Parenting

Residential Chicken Keepers to Blame for Salmonella Outbreak, CDC Says

Bad news for private poultry farmers: the Centers for Disease Control and Prevention has reported 790 cases of salmonella from 48 states since July 13, and that the outbreak started with people who have come into contact with live poultry.

Specifically, the Salmonella epidemic can be traced from chicks and ducklings that came from multiple hatcheries, websites, and feed supply stores. Although this outbreak has permeated the continental U.S., the majority of reported cases have popped up in California, Kentucky, Ohio, Virginia, North Carolina, and Tennessee.

No Salmonella-related deaths have been reported so far, but at least 174 people who have contracted the disease were hospitalized nationwide. Most importantly, a whopping 74% of those affected by the outbreak have reported coming into contact with live poultry before the illness began.

The symptoms of Salmonella include fever, dehydration, diarrhea, and abdominal pain that lasts from four days to a week, and although it is far too easy to contract Salmonella from a backyard chicken coop, it’s just as simple to completely sidestep this nasty bacteria. Just follow these simple precautionary tips from the CDC:

Always wash your hands thoroughly with soap and water right after touching live poultry or anything in the area where they live and roam. Also wash your hands after handling clothes and shoes that have touched live poultry. Adults should supervise hand washing for young children.
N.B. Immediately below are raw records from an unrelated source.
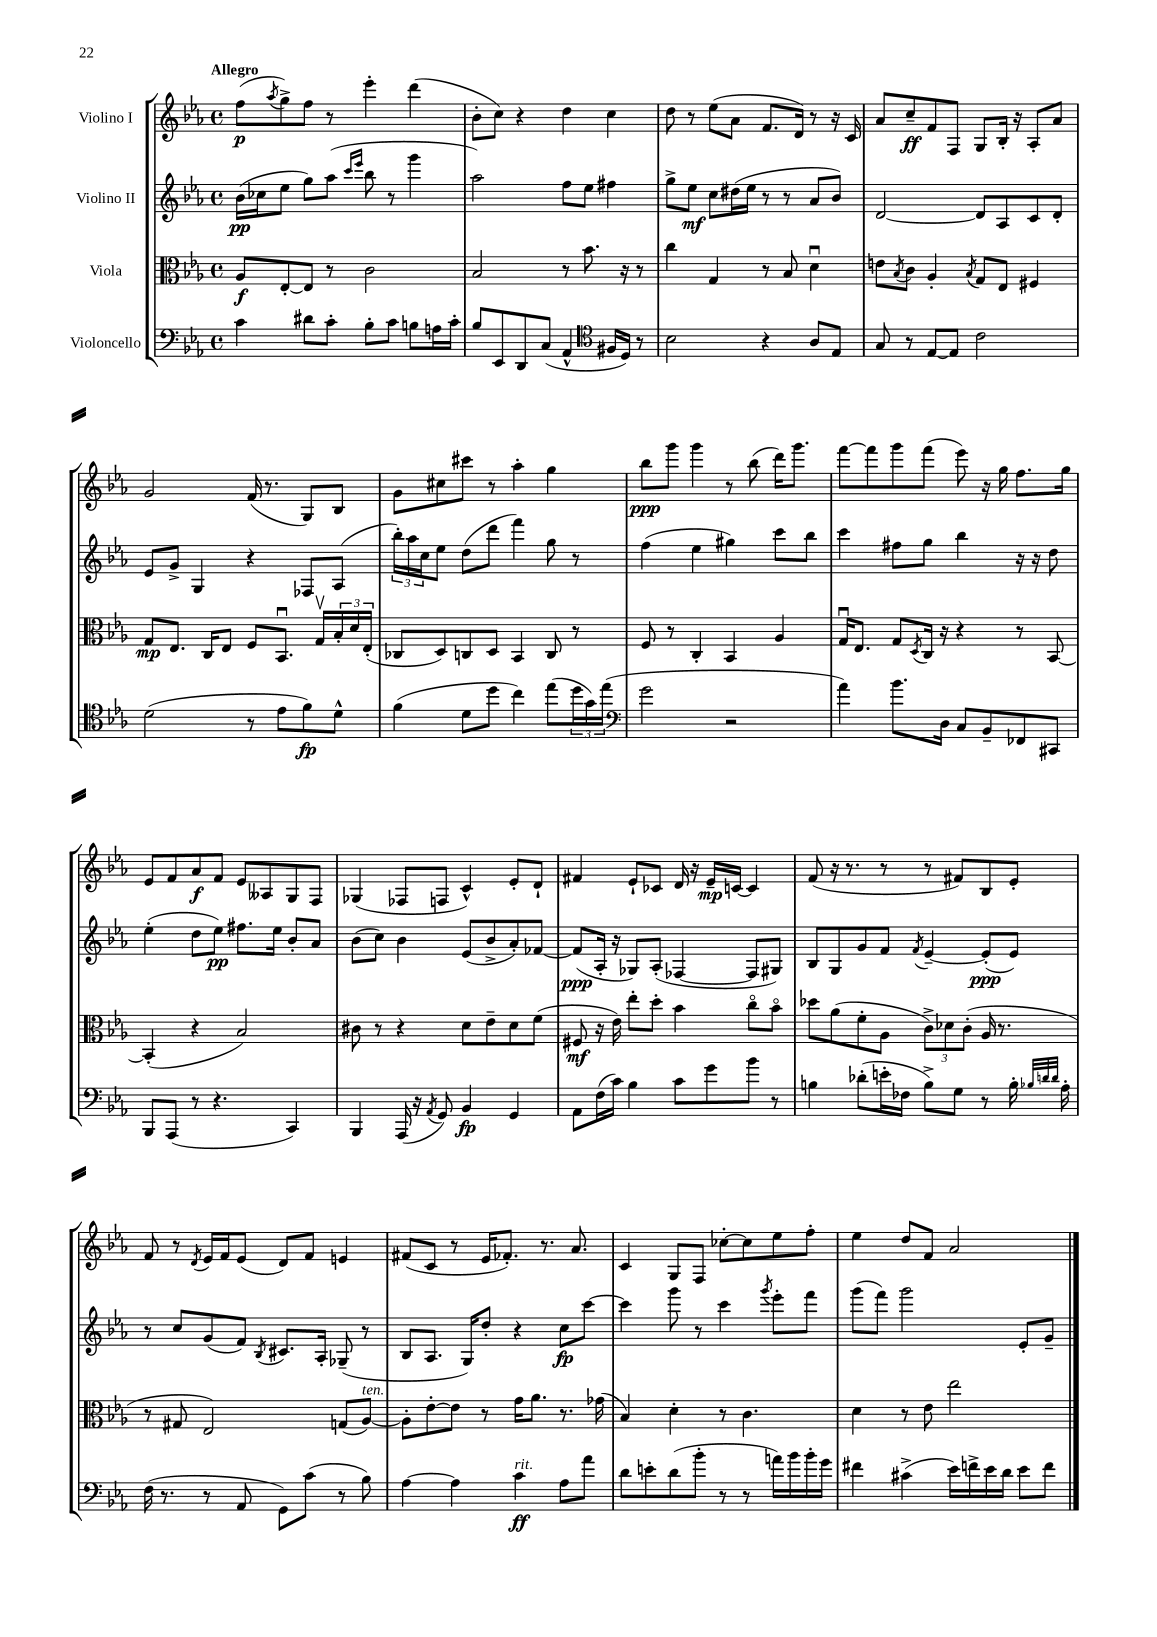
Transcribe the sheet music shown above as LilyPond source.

<<
\new StaffGroup <<
\new Staff = "s0" \with { instrumentName = "Violino I" } {
    \clef treble \key ees \major \defaultTimeSignature \time 4/4 \tempo "Allegro"
    f''8\p( \acciaccatura { aes''8 } g''8->) f''8 r8 ees'''4-. d'''4( |
    bes'8-. c''8) r4 d''4 c''4 |
    d''8 r8 ees''8( aes'8 f'8. d'16) r8 r16 c'16 |
    aes'8 c''8--\ff f'8 f8 g8 bes16-. r16 aes8-. aes'8 |
    g'2 f'16( r8. g8) bes8 |
    g'8 cis''8 cis'''8 r8 aes''4-. g''4 |
    bes''8\ppp g'''8 g'''4 r8 bes''8( d'''16) g'''8. |
    f'''8~ f'''8 g'''8 f'''8( ees'''8) r16 g''16 f''8. g''16 |
    ees'8 f'8 aes'8\f f'8 ees'8 aeses8 g8 f8 |
    ges4( fes8 f8 c'4-^) ees'8-. d'8-! |
    fis'4 ees'8-! ces'8 d'16 r16 ees'16--\mp c'16~ c'4 |
    f'8( r16 r8. r8 r8 fis'8) bes8 ees'8-. |
    f'8 r8 \acciaccatura { d'8 } ees'16 f'16 ees'8( d'8) f'8 e'4 |
    fis'8( c'8 r8 ees'16 fes'8.-.) r8. aes'8. |
    c'4 g8 f8 ces''8~-. ces''8 ees''8 f''8-. |
    ees''4 d''8 f'8 aes'2 \bar "|." |
}
\new Staff = "s1" \with { instrumentName = "Violino II" } {
    \clef treble \key ees \major \defaultTimeSignature \time 4/4
    bes'16\pp( ces''16 ees''8 g''8) aes''8( \grace { c'''16 ees'''16 } bes''8 r8 g'''4 |
    aes''2) f''8 ees''8 fis''4 |
    g''8-> ees''8\mf c''8 dis''16( ees''16 r8 r8 aes'8 bes'8) |
    d'2~ d'8 aes8 c'8 d'8-. |
    ees'8 g'8-> g4 r4 fes8 aes8( |
    \tuplet 3/2 { bes''16-.) aes''16 c''16 } ees''8 d''8( d'''8 f'''4) g''8 r8 |
    f''4( ees''4 gis''4) c'''8 bes''8 |
    c'''4 fis''8 g''8 bes''4 r16 r16 d''8 |
    ees''4-.( d''8 ees''8\pp) fis''8. ees''16 bes'8-. aes'8 |
    bes'8( c''8) bes'4 ees'8( bes'8-> aes'8-.) fes'8~ |
    fes'8\ppp( aes16-. r16 ges8) aes8-.( fes4~ fes8 gis8) |
    bes8 g8 g'8 f'8 \acciaccatura { f'8 } ees'4~-- ees'8-.\ppp( ees'8) |
    r8 c''8 g'8( f'8) \acciaccatura { bes8 } cis'8. aes16-. ges8--( r8 |
    bes8 aes8. g16) d''8-. r4 c''8\fp c'''8~ |
    c'''4 g'''8 r8 c'''4 \acciaccatura { g'''8 } ees'''8-. f'''8 |
    g'''8( f'''8) g'''2 ees'8-. g'8-- \bar "|." |
}
\new Staff = "s2" \with { instrumentName = "Viola" } {
    \clef alto \key ees \major \defaultTimeSignature \time 4/4
    aes8\f ees8~-. ees8 r8 c'2 |
    bes2 r8 bes'8. r16 r8 |
    c''4 g4 r8 bes8 d'4\downbow |
    e'8 \acciaccatura { bes8 } c'8 aes4-. \acciaccatura { bes8 } g8 ees8 fis4 |
    g8\mp ees8. c16 ees8 f8 bes,8.\downbow g16\upbow \tuplet 3/2 { bes16-. d'16 ees16-.( } |
    ces8 d8) c8 d8 bes,4 c8 r8 |
    f8 r8 c4-. bes,4 aes4 |
    g16\downbow ees8. g8 \acciaccatura { d8 } c16 r16 r4 r8 bes,8~ |
    bes,4-.( r4 bes2) |
    cis'8 r8 r4 d'8 ees'8-- d'8 f'8( |
    fis8\mf r16 ees'16) ees''8-. d''8-. bes'4 c''8\flageolet bes'8\flageolet |
    des''8 aes'8( f'8-. aes8 \tuplet 3/2 { c'8->) des'8 c'8-.( } aes16 r8. |
    r8 gis8 ees2) g8( aes8~^\markup { \italic "ten." }) |
    aes8-. ees'8~-. ees'8 r8 g'16 aes'8. r8. ges'16( |
    bes4) d'4-. r8 c'4. |
    d'4 r8 ees'8 ees''2 \bar "|." |
}
\new Staff = "s3" \with { instrumentName = "Violoncello" } {
    \clef bass \key ees \major \defaultTimeSignature \time 4/4
    c'4 dis'8 c'8-. bes8-. c'8 b8 a16 c'16-. |
    bes8 ees,8 d,8 c8( aes,4-^ \clef tenor fis16 d16) r8 |
    bes2 r4 aes8 ees8 |
    g8 r8 ees8~ ees8 c'2 |
    d'2( r8 ees'8 f'8\fp) d'8-^ |
    f'4( d'8 d''8 c''4) ees''8( \tuplet 3/2 { d''16 g'16) ees''16( } |
    \clef bass g'2 r2 |
    aes'4) bes'8. d16 c8 bes,8-- fes,8 cis,8 |
    bes,,8 aes,,8( r8 r4. c,4) |
    bes,,4 aes,,16( r16 \acciaccatura { aes,8 } g,8) bes,4\fp g,4 |
    aes,8 f16( c'16) bes4 c'8 g'8 bes'8 r8 |
    b4 des'8-.( e'16-. fes16 b8->) g8 r8 b16-. \grace { bes32 d'32 d'32 } aes16-. |
    f16( r8. r8 aes,8 g,8) c'8( r8 bes8) |
    aes4~ aes4 c'4\ff^\markup { \italic "rit." } aes8 aes'8 |
    d'8 e'8-. d'8( bes'8-. r8 r8 a'16) bes'16 bes'16-. g'16 |
    fis'4 cis'4->( ees'16) f'16-> ees'16 d'16 ees'8 f'8 \bar "|." |
}
>>
>>
\layout { \context { \Score \remove "Bar_number_engraver" } }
Do not let live poultry inside the house, in bathrooms, or especially in areas where food or drink is prepared, served, or stored, such as kitchens or outdoor patios.

Do not eat or drink in the area where the birds live or roam.

Children younger than 5 years, adults older than 65, and people with weakened immune systems should not handle or touch chicks, ducklings, or other live poultry. People in these groups are more likely to have a severe illness from Salmonella infection.

Do not snuggle or kiss the birds, touch your mouth, or eat or drink around live poultry.

Stay outdoors when cleaning any equipment or materials used to raise or care for live poultry, such as cages, feed, or water containers.

In summary, don’t hug fuzzy chicks or adorable ducklings without wearing a hazmat suit, or else you might just get the runs for a week.